Il succède à Eddy Narcisse Minang, révoqué à l’issue d’un conseil de discipline du CSM. Depuis la suspension conservatoire de ce dernier, le 9 juin, l’intérim était assuré par Thalie Obone Nguema, épouse Edjo, magistrate hors hiérarchie, chargée de la continuité à la tête du parquet. C’est de ce ressort que dépendent les grands dossiers de la cour d’appel de la capitale.
Un magistrat de l’environnement
C’est sur le terrain de la justice environnementale que le nouveau procureur général s’est d’abord fait un nom. À la tête de l’Association des magistrats verts du Gabon, il aurait traité, selon sa biographie institutionnelle, des affaires d’exploitation forestière illégale, de braconnage, de pêche illicite et de trafic d’espèces protégées et d’ivoire. Des dossiers qui, toujours selon cette source, ont parfois débordé le cadre national pour toucher plusieurs pays de la sous-région.

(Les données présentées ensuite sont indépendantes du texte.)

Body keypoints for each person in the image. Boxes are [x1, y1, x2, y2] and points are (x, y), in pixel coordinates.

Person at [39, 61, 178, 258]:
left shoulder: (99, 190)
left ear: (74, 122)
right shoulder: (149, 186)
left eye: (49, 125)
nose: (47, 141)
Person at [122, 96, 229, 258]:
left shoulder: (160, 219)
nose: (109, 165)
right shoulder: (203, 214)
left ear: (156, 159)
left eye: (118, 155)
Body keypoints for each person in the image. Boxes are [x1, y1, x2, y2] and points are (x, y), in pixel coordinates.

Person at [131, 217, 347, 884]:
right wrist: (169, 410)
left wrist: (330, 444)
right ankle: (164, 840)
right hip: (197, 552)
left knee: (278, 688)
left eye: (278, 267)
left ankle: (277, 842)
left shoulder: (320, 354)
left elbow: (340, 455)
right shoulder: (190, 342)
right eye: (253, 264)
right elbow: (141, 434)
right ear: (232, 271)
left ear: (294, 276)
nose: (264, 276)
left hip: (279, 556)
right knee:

En 2015, il aurait reçu le prix Iqbal Masih pour son engagement contre la traite des enfants, une distinction qui l’a fait connaître au-delà des juridictions nationales.

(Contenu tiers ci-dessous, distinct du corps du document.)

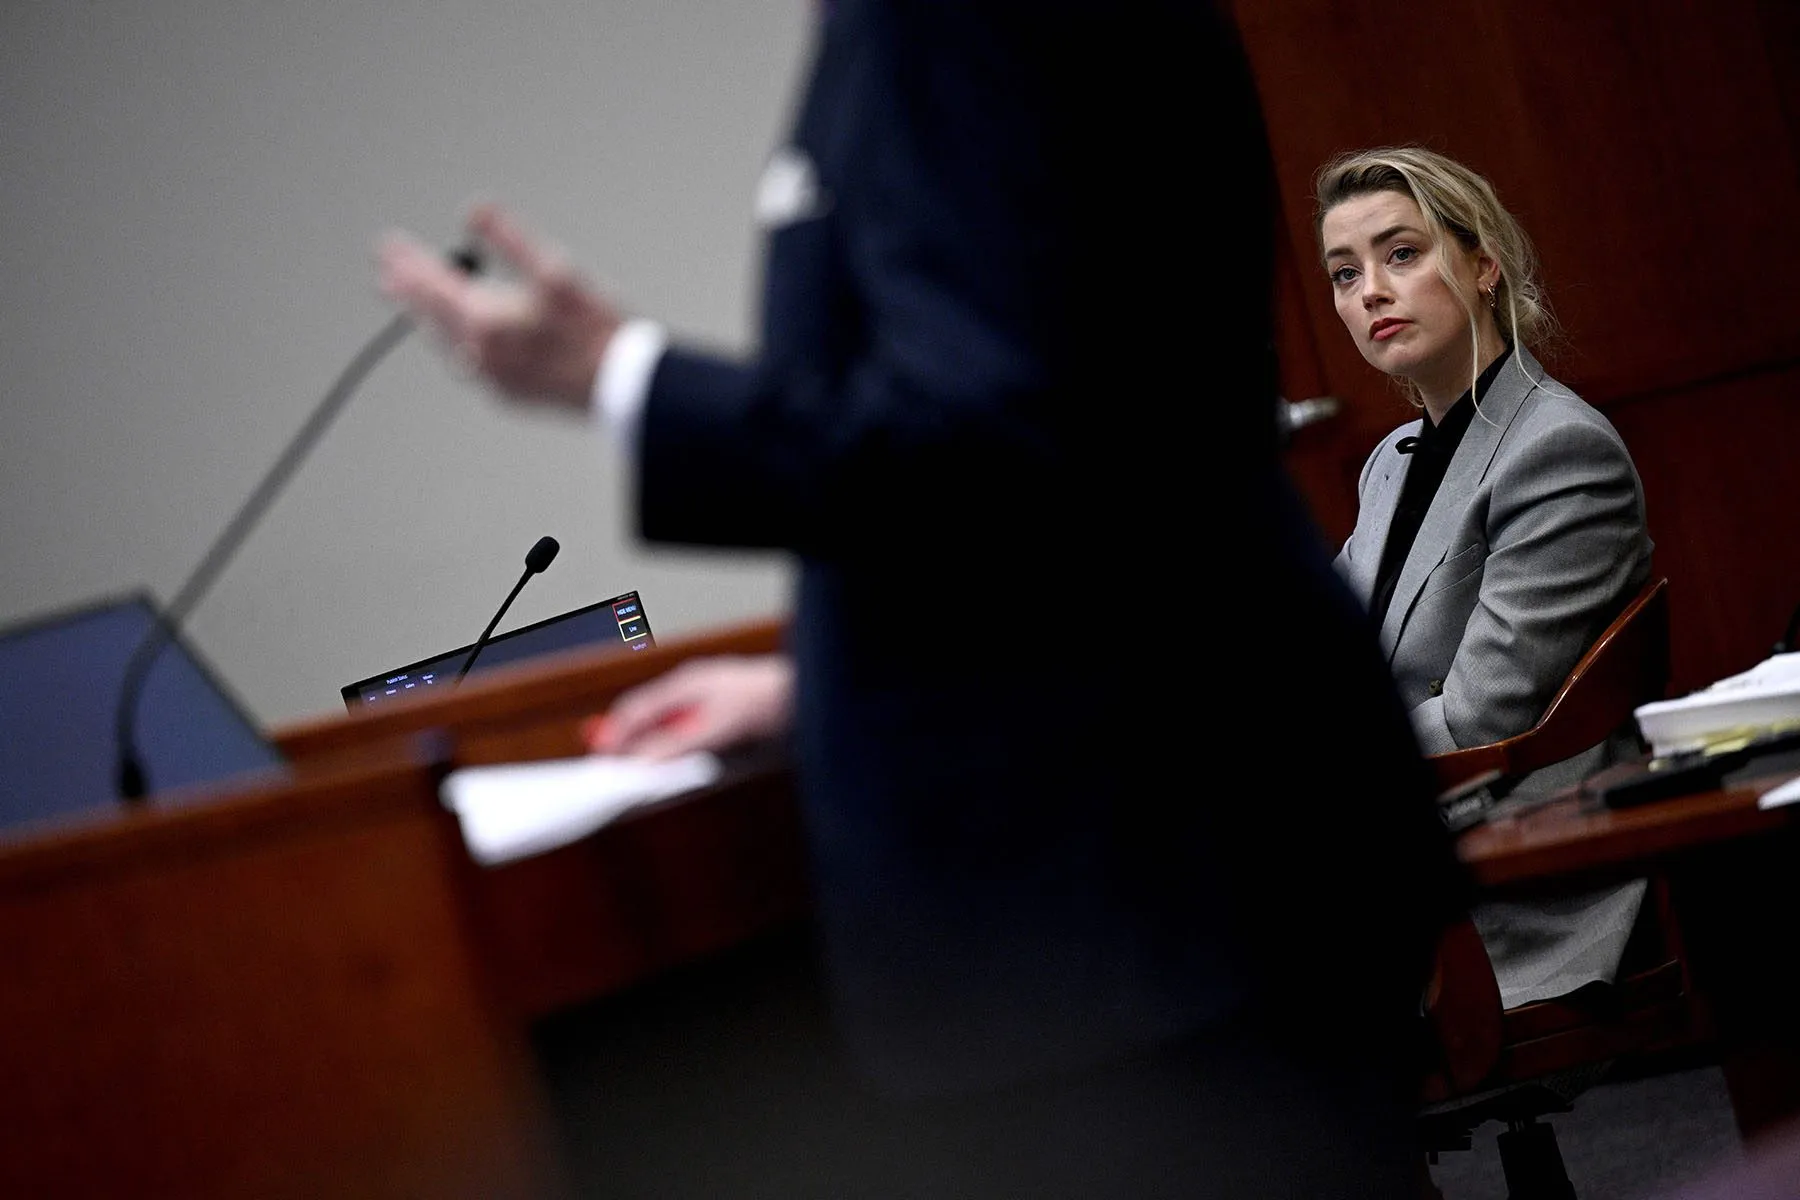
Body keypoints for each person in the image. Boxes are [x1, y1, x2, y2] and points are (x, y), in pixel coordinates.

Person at [378, 5, 1466, 1195]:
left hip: (1131, 887)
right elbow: (1085, 436)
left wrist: (619, 378)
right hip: (1176, 854)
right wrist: (817, 684)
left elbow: (987, 433)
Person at [1314, 145, 1656, 1014]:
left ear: (1483, 264)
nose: (1370, 294)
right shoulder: (1391, 462)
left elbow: (1477, 719)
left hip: (1505, 869)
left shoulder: (1556, 450)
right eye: (1344, 274)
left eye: (1401, 253)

Un parcours entre parquet et siège
Né le 5 août 1974 à Libreville, Alain-Georges Moukoko a bâti une carrière partagée entre le ministère public et le siège. Diplômé de l’École nationale de la magistrature en 2007, il exerce d’abord au parquet. Selon la même biographie, il aurait officié une dizaine d’années comme procureur, entre 2007 et 2016. En novembre 2016, il est installé substitut général près la Cour d’appel judiciaire de Franceville, après un passage comme procureur de la République près le Tribunal de première instance de Makokou.
La suite se joue au siège, à Mouila. D’abord président de chambre, puis Premier président de la Cour d’appel depuis 2024. Entre-temps, une ouverture à l’international: des formations en droit humanitaire, en leadership, en lutte contre la corruption et la criminalité transnationale. Il a été Humphrey Fellow en 2019-2020.
Sa prise de fonction s’inscrit dans un vaste mouvement décidé par le CSM du 16 septembre. Au parquet général de Libreville, il sera entouré des avocats généraux Hortense Komba Bango épouse Ngossanga, Olivier Nzaou et Angélique Ndouna, ainsi que des substituts généraux Rodrigue Ondo Mfoumou et Andy Kinette Ntsame Mamadou. Le Conseil a par ailleurs inscrit son nom au tableau d’avancement au grade hors hiérarchie.
Le contexte donne à cette nomination un relief particulier. Le chef de l’État a demandé à la magistrature un traitement diligent des procédures et un effort pour restaurer la confiance dans l’institution. En passant de la présidence d’une cour d’appel à la direction d’un parquet, Alain-Georges Moukoko change de fonction autant que de dimension. Son action se retrouvera au premier plan des dossiers les plus scrutés de la place.
Installé à un poste que la sanction de son prédécesseur a rendu brûlant, il hérite d’un parquet où chaque décision sera pesée.